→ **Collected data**
=== Section Start ===
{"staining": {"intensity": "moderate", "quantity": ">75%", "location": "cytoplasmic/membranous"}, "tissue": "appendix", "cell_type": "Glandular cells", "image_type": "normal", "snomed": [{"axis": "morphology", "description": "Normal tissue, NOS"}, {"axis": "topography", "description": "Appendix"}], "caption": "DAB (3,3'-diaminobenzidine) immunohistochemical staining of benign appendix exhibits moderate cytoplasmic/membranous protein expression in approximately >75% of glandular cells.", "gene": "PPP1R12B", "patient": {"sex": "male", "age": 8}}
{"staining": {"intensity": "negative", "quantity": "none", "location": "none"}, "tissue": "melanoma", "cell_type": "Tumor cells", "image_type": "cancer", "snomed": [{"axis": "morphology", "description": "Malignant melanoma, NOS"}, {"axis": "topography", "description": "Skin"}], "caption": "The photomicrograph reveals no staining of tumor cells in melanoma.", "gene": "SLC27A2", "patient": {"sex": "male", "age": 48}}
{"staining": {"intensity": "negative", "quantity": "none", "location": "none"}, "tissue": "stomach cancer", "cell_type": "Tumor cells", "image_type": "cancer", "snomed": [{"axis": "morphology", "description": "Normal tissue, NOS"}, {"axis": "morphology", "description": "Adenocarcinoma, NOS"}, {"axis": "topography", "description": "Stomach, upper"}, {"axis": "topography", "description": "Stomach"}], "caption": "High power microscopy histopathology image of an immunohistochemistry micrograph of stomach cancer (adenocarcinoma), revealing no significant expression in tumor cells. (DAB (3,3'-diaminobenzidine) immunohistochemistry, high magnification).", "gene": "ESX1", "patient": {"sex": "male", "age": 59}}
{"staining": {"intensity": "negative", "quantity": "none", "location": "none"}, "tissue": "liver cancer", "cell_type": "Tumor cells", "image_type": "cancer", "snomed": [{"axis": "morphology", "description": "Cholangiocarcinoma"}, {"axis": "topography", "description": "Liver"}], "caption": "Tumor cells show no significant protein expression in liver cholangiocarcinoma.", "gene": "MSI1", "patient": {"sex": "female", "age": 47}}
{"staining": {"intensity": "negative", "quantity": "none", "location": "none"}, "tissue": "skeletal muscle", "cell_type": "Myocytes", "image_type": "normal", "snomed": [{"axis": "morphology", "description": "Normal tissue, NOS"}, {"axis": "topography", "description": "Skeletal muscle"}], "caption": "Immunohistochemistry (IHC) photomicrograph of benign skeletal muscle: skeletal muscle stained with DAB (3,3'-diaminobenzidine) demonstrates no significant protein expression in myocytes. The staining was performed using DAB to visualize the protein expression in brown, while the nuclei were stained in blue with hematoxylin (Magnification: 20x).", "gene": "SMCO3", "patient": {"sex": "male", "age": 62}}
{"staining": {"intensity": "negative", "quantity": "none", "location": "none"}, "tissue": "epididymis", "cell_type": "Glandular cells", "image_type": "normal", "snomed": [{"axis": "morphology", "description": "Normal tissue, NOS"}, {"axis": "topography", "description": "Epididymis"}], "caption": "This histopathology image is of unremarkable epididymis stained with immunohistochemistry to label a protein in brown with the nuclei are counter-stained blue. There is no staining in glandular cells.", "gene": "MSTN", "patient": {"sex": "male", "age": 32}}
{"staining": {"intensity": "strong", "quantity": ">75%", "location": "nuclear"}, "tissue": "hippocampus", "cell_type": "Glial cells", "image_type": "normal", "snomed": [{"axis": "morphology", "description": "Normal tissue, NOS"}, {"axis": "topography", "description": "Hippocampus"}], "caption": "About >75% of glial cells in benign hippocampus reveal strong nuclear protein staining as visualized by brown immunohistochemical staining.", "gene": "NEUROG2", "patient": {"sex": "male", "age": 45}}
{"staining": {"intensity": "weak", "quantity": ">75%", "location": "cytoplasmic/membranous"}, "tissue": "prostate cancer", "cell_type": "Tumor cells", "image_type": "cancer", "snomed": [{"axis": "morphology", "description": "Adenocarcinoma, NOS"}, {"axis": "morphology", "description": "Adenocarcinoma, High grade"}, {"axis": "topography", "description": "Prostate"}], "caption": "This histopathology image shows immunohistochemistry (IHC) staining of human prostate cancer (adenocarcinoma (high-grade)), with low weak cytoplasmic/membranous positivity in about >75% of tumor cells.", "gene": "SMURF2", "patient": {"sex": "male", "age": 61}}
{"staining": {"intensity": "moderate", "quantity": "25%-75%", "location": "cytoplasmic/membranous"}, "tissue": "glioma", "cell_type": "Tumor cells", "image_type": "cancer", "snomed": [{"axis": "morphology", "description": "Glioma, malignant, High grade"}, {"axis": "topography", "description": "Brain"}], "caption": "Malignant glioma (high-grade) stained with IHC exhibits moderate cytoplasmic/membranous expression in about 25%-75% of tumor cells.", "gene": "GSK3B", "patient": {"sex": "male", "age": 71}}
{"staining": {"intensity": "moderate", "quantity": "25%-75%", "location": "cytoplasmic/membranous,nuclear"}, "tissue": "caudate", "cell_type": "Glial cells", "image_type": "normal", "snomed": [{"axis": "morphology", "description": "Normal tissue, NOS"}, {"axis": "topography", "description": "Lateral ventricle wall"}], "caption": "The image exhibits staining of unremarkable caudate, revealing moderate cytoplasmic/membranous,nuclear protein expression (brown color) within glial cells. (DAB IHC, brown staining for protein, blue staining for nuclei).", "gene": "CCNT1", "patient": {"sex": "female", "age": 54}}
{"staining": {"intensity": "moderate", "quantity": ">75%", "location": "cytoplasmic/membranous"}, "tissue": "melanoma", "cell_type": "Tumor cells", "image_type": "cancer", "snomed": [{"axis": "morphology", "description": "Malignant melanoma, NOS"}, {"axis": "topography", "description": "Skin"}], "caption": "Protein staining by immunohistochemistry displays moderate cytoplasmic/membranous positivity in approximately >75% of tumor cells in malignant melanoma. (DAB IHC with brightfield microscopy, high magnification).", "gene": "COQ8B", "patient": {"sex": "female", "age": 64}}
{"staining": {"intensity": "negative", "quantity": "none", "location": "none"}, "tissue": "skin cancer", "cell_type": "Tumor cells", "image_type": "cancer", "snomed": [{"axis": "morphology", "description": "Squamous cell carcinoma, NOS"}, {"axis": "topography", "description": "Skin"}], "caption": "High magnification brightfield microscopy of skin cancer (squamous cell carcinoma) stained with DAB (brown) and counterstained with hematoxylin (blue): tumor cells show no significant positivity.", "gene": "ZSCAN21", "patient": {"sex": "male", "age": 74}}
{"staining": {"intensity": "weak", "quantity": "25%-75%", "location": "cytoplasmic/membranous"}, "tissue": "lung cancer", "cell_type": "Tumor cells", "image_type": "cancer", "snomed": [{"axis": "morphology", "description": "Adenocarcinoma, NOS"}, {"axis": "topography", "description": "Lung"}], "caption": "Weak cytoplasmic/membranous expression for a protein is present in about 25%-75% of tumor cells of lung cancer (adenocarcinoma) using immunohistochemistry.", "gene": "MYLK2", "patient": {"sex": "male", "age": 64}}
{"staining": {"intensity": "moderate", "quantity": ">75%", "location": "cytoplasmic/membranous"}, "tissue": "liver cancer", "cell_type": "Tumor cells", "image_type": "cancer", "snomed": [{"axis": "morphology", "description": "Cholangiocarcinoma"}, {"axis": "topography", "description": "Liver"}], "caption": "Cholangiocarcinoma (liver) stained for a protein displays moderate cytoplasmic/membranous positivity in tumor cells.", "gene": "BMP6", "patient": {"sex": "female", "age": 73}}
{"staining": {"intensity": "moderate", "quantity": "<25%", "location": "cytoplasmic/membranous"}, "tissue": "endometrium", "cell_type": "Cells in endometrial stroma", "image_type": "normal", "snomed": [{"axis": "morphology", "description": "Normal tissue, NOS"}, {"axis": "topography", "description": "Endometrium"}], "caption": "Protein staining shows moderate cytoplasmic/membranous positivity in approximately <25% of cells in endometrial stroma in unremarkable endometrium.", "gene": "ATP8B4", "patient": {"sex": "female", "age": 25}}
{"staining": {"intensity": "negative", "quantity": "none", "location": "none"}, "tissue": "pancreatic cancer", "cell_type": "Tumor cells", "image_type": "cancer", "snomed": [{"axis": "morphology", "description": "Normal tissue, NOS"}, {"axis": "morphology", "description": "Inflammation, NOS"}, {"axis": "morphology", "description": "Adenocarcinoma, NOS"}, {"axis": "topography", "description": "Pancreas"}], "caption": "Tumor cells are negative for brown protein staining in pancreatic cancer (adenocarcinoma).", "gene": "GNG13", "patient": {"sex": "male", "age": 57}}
=== Section End ===
→ **TASK GOAL**
Given the records above, reproduce precisely and only the lines between the line holding "of glial cells" and the line holding "glioma (high-grade) stained", inclusive.

→ **ANSWER TO THIS PROBLEM**
{"staining": {"intensity": "strong", "quantity": ">75%", "location": "nuclear"}, "tissue": "hippocampus", "cell_type": "Glial cells", "image_type": "normal", "snomed": [{"axis": "morphology", "description": "Normal tissue, NOS"}, {"axis": "topography", "description": "Hippocampus"}], "caption": "About >75% of glial cells in benign hippocampus reveal strong nuclear protein staining as visualized by brown immunohistochemical staining.", "gene": "NEUROG2", "patient": {"sex": "male", "age": 45}}
{"staining": {"intensity": "weak", "quantity": ">75%", "location": "cytoplasmic/membranous"}, "tissue": "prostate cancer", "cell_type": "Tumor cells", "image_type": "cancer", "snomed": [{"axis": "morphology", "description": "Adenocarcinoma, NOS"}, {"axis": "morphology", "description": "Adenocarcinoma, High grade"}, {"axis": "topography", "description": "Prostate"}], "caption": "This histopathology image shows immunohistochemistry (IHC) staining of human prostate cancer (adenocarcinoma (high-grade)), with low weak cytoplasmic/membranous positivity in about >75% of tumor cells.", "gene": "SMURF2", "patient": {"sex": "male", "age": 61}}
{"staining": {"intensity": "moderate", "quantity": "25%-75%", "location": "cytoplasmic/membranous"}, "tissue": "glioma", "cell_type": "Tumor cells", "image_type": "cancer", "snomed": [{"axis": "morphology", "description": "Glioma, malignant, High grade"}, {"axis": "topography", "description": "Brain"}], "caption": "Malignant glioma (high-grade) stained with IHC exhibits moderate cytoplasmic/membranous expression in about 25%-75% of tumor cells.", "gene": "GSK3B", "patient": {"sex": "male", "age": 71}}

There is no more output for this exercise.